▶ **Pictures paired with source code**

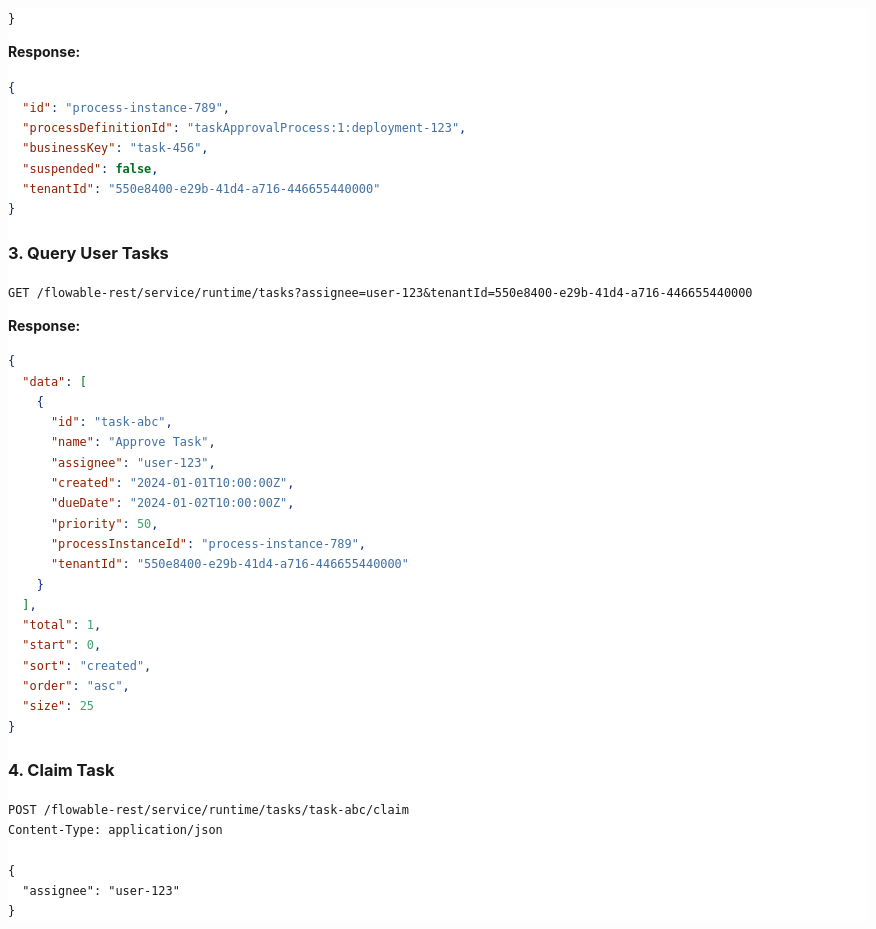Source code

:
 ```http
}
```

**Response:**
```json
{
  "id": "process-instance-789",
  "processDefinitionId": "taskApprovalProcess:1:deployment-123",
  "businessKey": "task-456",
  "suspended": false,
  "tenantId": "550e8400-e29b-41d4-a716-446655440000"
}
```

### 3. Query User Tasks
```http
GET /flowable-rest/service/runtime/tasks?assignee=user-123&tenantId=550e8400-e29b-41d4-a716-446655440000
```

**Response:**
```json
{
  "data": [
    {
      "id": "task-abc",
      "name": "Approve Task",
      "assignee": "user-123",
      "created": "2024-01-01T10:00:00Z",
      "dueDate": "2024-01-02T10:00:00Z",
      "priority": 50,
      "processInstanceId": "process-instance-789",
      "tenantId": "550e8400-e29b-41d4-a716-446655440000"
    }
  ],
  "total": 1,
  "start": 0,
  "sort": "created",
  "order": "asc",
  "size": 25
}
```

### 4. Claim Task
```http
POST /flowable-rest/service/runtime/tasks/task-abc/claim
Content-Type: application/json

{
  "assignee": "user-123"
}
```
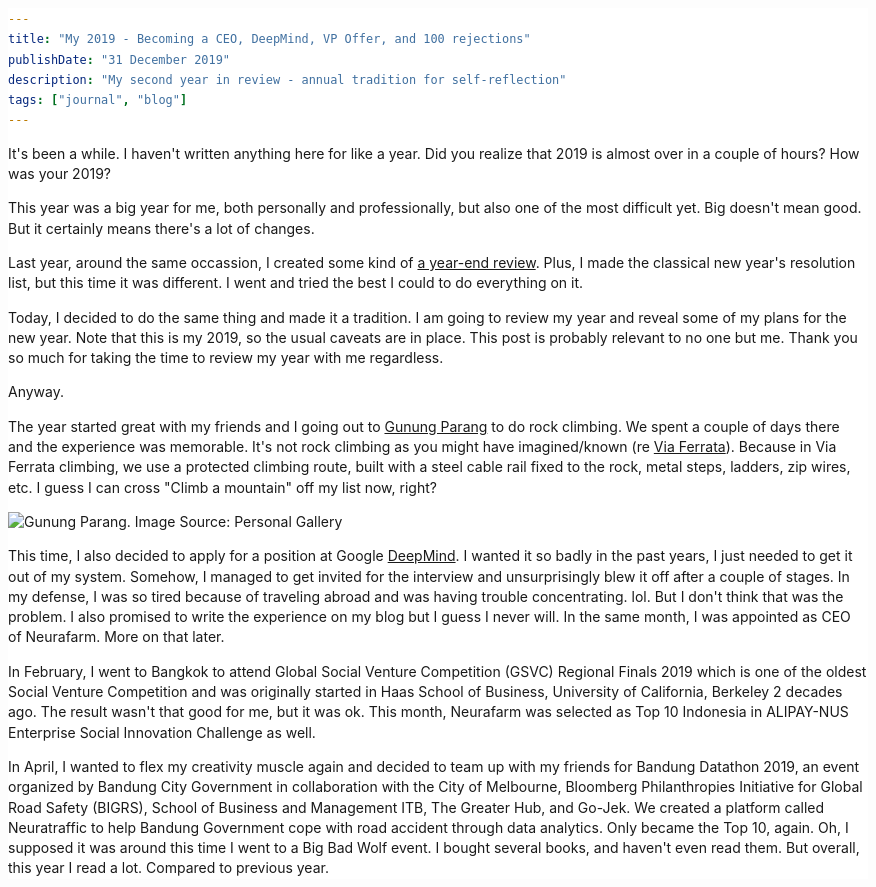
 ```yaml
---
title: "My 2019 - Becoming a CEO, DeepMind, VP Offer, and 100 rejections"
publishDate: "31 December 2019"
description: "My second year in review - annual tradition for self-reflection"
tags: ["journal", "blog"]
---
```


It's been a while. I haven't written anything here for like a year.
Did you realize that 2019 is almost over in a couple of hours? How was your 2019?

This year was a big year for me, both personally and professionally, but also one of the most difficult yet. Big doesn't mean good. But it certainly means there's a lot of changes.

Last year, around the same occassion, I created some kind of [a year-end review](http://febiagil.me/blog/2018/12/26/year-in-review-2018/). Plus, I made the classical new year's resolution list, but this time it was different. I went and tried the best I could to do everything on it.

Today, I decided to do the same thing and made it a tradition. I am going to review my year and reveal some of my plans for the new year. Note that this is my 2019, so the usual caveats are in place. This post is probably relevant to no one but me. Thank you so much for taking the time to review my year with me regardless.

Anyway.

The year started great with my friends and I going out to [Gunung Parang](https://blog.traveloka.com/jawa-barat/gunung-parang-wisata-panjat-tebing-penuh-tantangan/) to do rock climbing. We spent a couple of days there and the experience was memorable. It's not rock climbing as you might have imagined/known (re [Via Ferrata](https://en.wikipedia.org/wiki/Via_ferrata)). Because in Via Ferrata climbing, we use a protected climbing route, built with a steel cable rail fixed to the rock, metal steps, ladders, zip wires, etc. I guess I can cross "Climb a mountain" off my list now, right?

![Gunung Parang. Image Source: Personal Gallery](/assets/2019/december/year_in_review_2019_parang.png)

This time, I also decided to apply for a position at Google [DeepMind](https://deepmind.com/). I wanted it so badly in the past years, I just needed to get it out of my system. Somehow, I managed to get invited for the interview and unsurprisingly blew it off after a couple of stages. In my defense, I was so tired because of traveling abroad and was having trouble concentrating. lol. But I don't think that was the problem. I also promised to write the experience on my blog but I guess I never will. In the same month, I was appointed as CEO of Neurafarm. More on that later.

In February, I went to Bangkok to attend Global Social Venture Competition (GSVC) Regional Finals 2019 which is one of the oldest Social Venture Competition and was originally started in Haas School of Business, University of California, Berkeley 2 decades ago. The result wasn't that good for me, but it was ok. This month, Neurafarm was selected as Top 10 Indonesia in ALIPAY-NUS Enterprise Social Innovation Challenge as well.

In April, I wanted to flex my creativity muscle again and decided to team up with my friends for Bandung Datathon 2019, an event organized by Bandung City Government in collaboration with the City of Melbourne, Bloomberg Philanthropies Initiative for Global Road Safety (BIGRS), School of Business and Management ITB, The Greater Hub, and Go-Jek. We created a platform called Neuratraffic to help Bandung Government cope with road accident through data analytics. Only became the Top 10, again. Oh, I supposed it was around this time I went to a Big Bad Wolf event. I bought several books, and haven't even read them. But overall, this year I read a lot. Compared to previous year.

▶ **Instructions for the task**
Transcribe the records word for word and include no pictures.

▶ **Completed exercise**
Source code

:
 ```http
}
```

**Response:**
```json
{
  "id": "process-instance-789",
  "processDefinitionId": "taskApprovalProcess:1:deployment-123",
  "businessKey": "task-456",
  "suspended": false,
  "tenantId": "550e8400-e29b-41d4-a716-446655440000"
}
```

### 3. Query User Tasks
```http
GET /flowable-rest/service/runtime/tasks?assignee=user-123&tenantId=550e8400-e29b-41d4-a716-446655440000
```

**Response:**
```json
{
  "data": [
    {
      "id": "task-abc",
      "name": "Approve Task",
      "assignee": "user-123",
      "created": "2024-01-01T10:00:00Z",
      "dueDate": "2024-01-02T10:00:00Z",
      "priority": 50,
      "processInstanceId": "process-instance-789",
      "tenantId": "550e8400-e29b-41d4-a716-446655440000"
    }
  ],
  "total": 1,
  "start": 0,
  "sort": "created",
  "order": "asc",
  "size": 25
}
```

### 4. Claim Task
```http
POST /flowable-rest/service/runtime/tasks/task-abc/claim
Content-Type: application/json

{
  "assignee": "user-123"
}
```
 ```yaml
---
title: "My 2019 - Becoming a CEO, DeepMind, VP Offer, and 100 rejections"
publishDate: "31 December 2019"
description: "My second year in review - annual tradition for self-reflection"
tags: ["journal", "blog"]
---
```


It's been a while. I haven't written anything here for like a year.
Did you realize that 2019 is almost over in a couple of hours? How was your 2019?

This year was a big year for me, both personally and professionally, but also one of the most difficult yet. Big doesn't mean good. But it certainly means there's a lot of changes.

Last year, around the same occassion, I created some kind of [a year-end review](http://febiagil.me/blog/2018/12/26/year-in-review-2018/). Plus, I made the classical new year's resolution list, but this time it was different. I went and tried the best I could to do everything on it.

Today, I decided to do the same thing and made it a tradition. I am going to review my year and reveal some of my plans for the new year. Note that this is my 2019, so the usual caveats are in place. This post is probably relevant to no one but me. Thank you so much for taking the time to review my year with me regardless.

Anyway.

The year started great with my friends and I going out to [Gunung Parang](https://blog.traveloka.com/jawa-barat/gunung-parang-wisata-panjat-tebing-penuh-tantangan/) to do rock climbing. We spent a couple of days there and the experience was memorable. It's not rock climbing as you might have imagined/known (re [Via Ferrata](https://en.wikipedia.org/wiki/Via_ferrata)). Because in Via Ferrata climbing, we use a protected climbing route, built with a steel cable rail fixed to the rock, metal steps, ladders, zip wires, etc. I guess I can cross "Climb a mountain" off my list now, right?

![Gunung Parang. Image Source: Personal Gallery](/assets/2019/december/year_in_review_2019_parang.png)

This time, I also decided to apply for a position at Google [DeepMind](https://deepmind.com/). I wanted it so badly in the past years, I just needed to get it out of my system. Somehow, I managed to get invited for the interview and unsurprisingly blew it off after a couple of stages. In my defense, I was so tired because of traveling abroad and was having trouble concentrating. lol. But I don't think that was the problem. I also promised to write the experience on my blog but I guess I never will. In the same month, I was appointed as CEO of Neurafarm. More on that later.

In February, I went to Bangkok to attend Global Social Venture Competition (GSVC) Regional Finals 2019 which is one of the oldest Social Venture Competition and was originally started in Haas School of Business, University of California, Berkeley 2 decades ago. The result wasn't that good for me, but it was ok. This month, Neurafarm was selected as Top 10 Indonesia in ALIPAY-NUS Enterprise Social Innovation Challenge as well.

In April, I wanted to flex my creativity muscle again and decided to team up with my friends for Bandung Datathon 2019, an event organized by Bandung City Government in collaboration with the City of Melbourne, Bloomberg Philanthropies Initiative for Global Road Safety (BIGRS), School of Business and Management ITB, The Greater Hub, and Go-Jek. We created a platform called Neuratraffic to help Bandung Government cope with road accident through data analytics. Only became the Top 10, again. Oh, I supposed it was around this time I went to a Big Bad Wolf event. I bought several books, and haven't even read them. But overall, this year I read a lot. Compared to previous year.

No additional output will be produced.